Someone knows where Anna is—and they’re not telling. But they are watching Ella.
I really, really liked this book. It consumed me to the extent that by the end it almost had me in a trance, such was the tension and oceanic depth of this intricate, multi-faceted thriller. Almost everything about it made for highly impressive reading.
Right from the very first page, I was entirely gripped, and that feeling never wavered. In fact, it only accelerated the more I neared the end. Not only did it present such a fascinating and captivating mystery, the character building is magnificently detailed and nuanced, which is unlike so many other, more exclusively plot-driven, books in this genre.
We see a lot of books that are told from multiple POVs. Sometimes this can have a negative effect, but here is works perfectly, and offers the ideal platform to get to know each character – all connected to Anna’s disappearance – extremely well. It makes for a very good take on the missing person trope, which is quite common in recent thrillers.
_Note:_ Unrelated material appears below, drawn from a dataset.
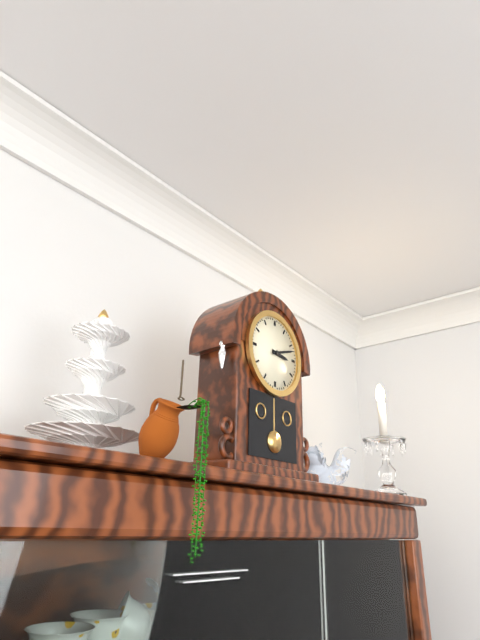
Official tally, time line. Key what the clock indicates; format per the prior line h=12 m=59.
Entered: h=3 m=12
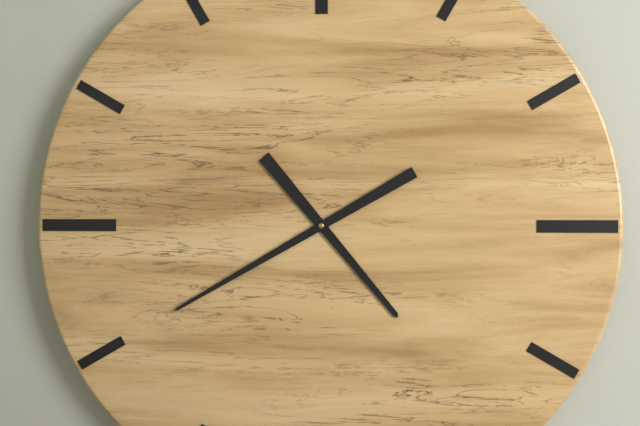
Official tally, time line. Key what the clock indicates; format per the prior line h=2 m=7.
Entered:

This book rotates between four main POVs, which definitely seems like a lot, but each individual storyline was so rich with content and suspense that I didn’t mind. In fact, it probably made me connect with the story even more, and the short chapters meant that I was not kept waiting too long in my desperation to find out what happened next!
The plot is the overarching thing that drives this book, but the characters, the goings on within their lives, and their individual involvement in the case add so much more and help make this such a compelling story.
Ella is the main narrator and her POV is told in the first person. She is a very likeable character, and I like how it feels that she is communicating with the reader, sometimes narrating in second person. Her aspect of the story presents a moral dilemma at the beginning, which to be honest felt disappointingly tenuous. Then comes the tension in that she is being watched.
The POVs of Anna’s father Henry, and her best friend Sarah, are both told in the third person. I found both of their stories quite powerful, and at times upsetting. They felt like very well-drawn characters, as while they had their flaws and were living in regret of their mistakes, I often sympathised with them.
The writing style is engaging with a pace that I would describe as unhurried – it is occasionally quite slow, but it does pick up a great deal later on. The author does brilliantly to build the tension and increase the suspense, presenting numerous strands to the story and various possibilities about what really happened to Anna. I could not stop turning the pages!
So far, so very good. If only I did not have such mixed feelings over the ending, I might have considered giving a five-star rating.
On the one hand, the final chapters are exceedingly and palpably tense, with some dramatic and unexpected twists along the way. However, the resolution relies on too many unlikely coincidences, which felt like they were there solely for the convenience of the plot. Other apparently crucial plot points were wrapped up in the space of just one or two lines. Finally, in my heart of hearts, it just was not the ending I was really hoping for.
That is a shame, because overall this is a fantastic book. A completely immersive and absorbing read, with superbly drawn and likeable characters. I shall definitely look out for more of Teresa Driscoll’s work, because on this evidence she knows how to write a pulsating thriller.
A former television presenter for BBC News, Teresa Driscoll has had a long career as a writer of women’s fiction, but more recently has turned her hand to crime and suspense. I Am Watching You is her first book in this genre, while The Friend was released in 2018.
She lives in Devon with her husband and two children, and blogs regularly about her writing life on her website.
I found so much to like in this book, and although there is the occasional flaw here and there, along with a mixed ending, the level of tension and the quality of the writing and character building had me fully immersed.